The students are cranking away on Assignment 2. I’ve been presenting the Generatively Better 60-minute AI-primer to curious people. And (trigger warning: mild political sarcasm ahead) the first deepfake of the 2024 presidential campaign is out, courtesy of the RNC. As AI-generative creative goes it’s…uhhh, I mean, what did you expect? Strategically, it makes zero sense. Which is totally on brand.
Semiconductors. Who knew? Ezra Klein’s podcast with historian Chris Miller is remarkably insightful. One of those “I stayed in the car until it was done” episodes. Who knew computer chips were so dramatic?
You can chat with AI Jesus now.
I’m convinced the killer appeal of any AI conversation tech will be its personality.
That’s what we want, right, what feels truly authentic? My beef with Snap’s AI chat was its lack of authentic personality, which is another way of saying brand. Anyway, Hello History is a new app offering AI-enabled chat with a wealth of historic characters.
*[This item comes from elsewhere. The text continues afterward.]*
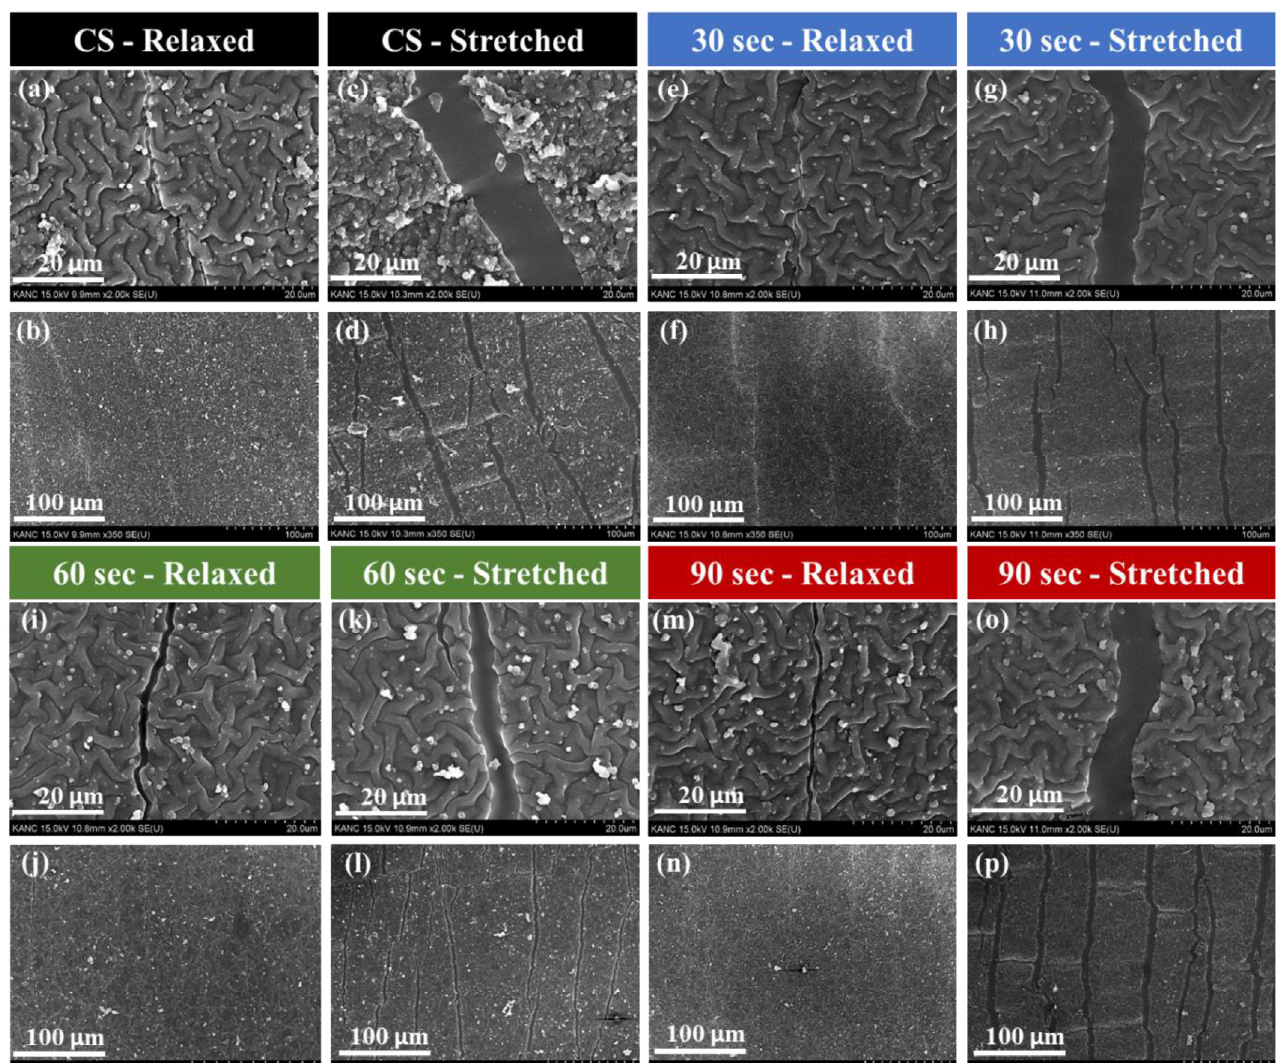
Figure 2. SEM top-views of the PPy films on PDMS substrates synthesized under different PT con- ditions of ( a – d ) CS (no O 2 PT), ( e – h ) 30 s O 2 PT, ( i – l ) 60 s O 2 PT, and ( m – p ) 90 s O 2 PT. A total of 500 cyclic loads of strain (20%)/relaxation were applied in advance to the PPy films before SEM obser- vation. Images shown on the left columns of each PT condition were taken under relaxed condition at two different magnifications (top: × 2000, bottom: × 350). Images shown on the right columns were taken under the same uniaxial stretching condition (5%) to make the surface microcracks more visible. Microcrack densities of the PPy films after being stressed by 500 cyclic uniaxial stretch- ing (20%) and release were measured to quantitatively examine the effect of O 2 PT.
I have no idea how Amelia Earhart speaks or would text, but it feels like she’s been coached by crisis comms to obfuscate. Sigh. So when does the team hire a historic expert on each character and maybe a playwright or linguist to improve authenticity?
This will be the future of teaching history in the classroom. You’ll engage with the avatar of an historic figure, predicated on biographies. Maybe Hamilton will “understand” he’s been remixed, and can be prompted to drop some lines. Imagine the science and art used to approximate the voice of Beethoven; never mind his personality. Maybe leave the personality-building to creatives?
Then extrapolate the same premise to anyone you work with. What if we could engage a long-ago retired coworker to explain some arcane bit of office lore, offer competitive insight or advice for dealing with a supplier or bureaucracy? If their personality rings true, it will make all the difference.